Well, a Waiheke Island local, John Stansfield, has developed just that. His only problem? Getting enough rubbish to make it work.
Luscious lettuce is literally growing out of litter.
"What we've developed is a process that turns rubbish into gold," says Stansfield.
The box the greenery is growing in used to be household recycling, most of which would have ended up in landfills.
"Juice cartons, dirty coffee cups, old plastic margarine cans. Through the machine, then it comes out as lovely nice dry pellets which we can then add fibre to which produces this wonderful product which we can make our fibre reinforced plastic board from," says Stansfield.

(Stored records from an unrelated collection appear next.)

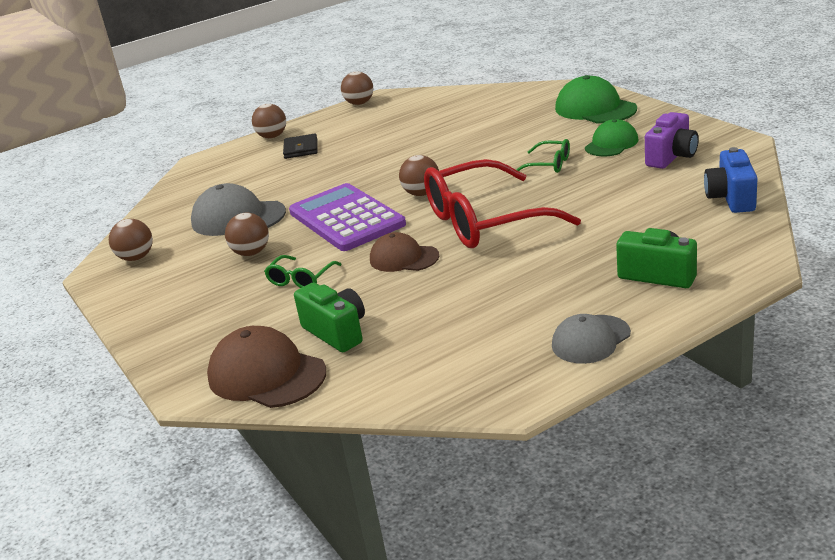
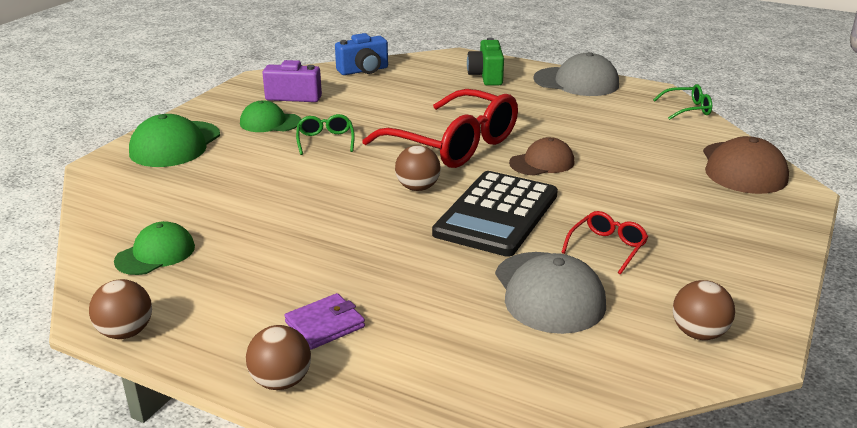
camera: 125 degrees left, 0 degrees up
(251, 253) = (607, 247): brown ball -> red glasses
(300, 279) = (620, 200): green glasses -> green glasses (688, 109)
(301, 149) = (325, 324): black wallet -> purple wallet
(336, 332) = (666, 158): green camera -> none
(346, 218) = (496, 214): purple calculator -> black calculator
(403, 258) = (542, 162): brown cap -> brown cap turned 105 degrees counterclockwise
(430, 107) = (155, 254): none -> green cap
(590, 339) = (576, 82): grey cap -> grey cap, size x1.54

Plastic fibre products are not new in themselves but they are typically made with high grade plastics. With some help, John Stansfield has created a process that uses dirty plastics.
"That means you can put in things like tantalised timber, which is really dangerous, the dirty old coffee cup, alongside your used toothpaste tube and a polystyrene meat tray."
Out of this he reckons you can make virtually anything.
"I'm a vinter. I could see myself having posts in my vineyard made out of this."
Basically, recyclables get ground up and then put through an agromulator which stretches the plastic around the fibre.
"We've gone through all of our trial phases. We're now ready to scale up," he says.
Stansfield claims the process could make use of not just Waiheke's rubbish, but half of Auckland's too. So what's stopping him?
"We need to know that we've got a secure long-term supply of rubbish so that we can invest in the plant," he says.
That's rubbish contracts he's talking about, pre-investment.
"For a community this size it'll be a couple of hundred thousand dollars but we could be spending that across the country and creating a lot of very sustainable long term jobs."
If Stansfield gets his way, we'll all be able to see tangible benefits from our recycling efforts.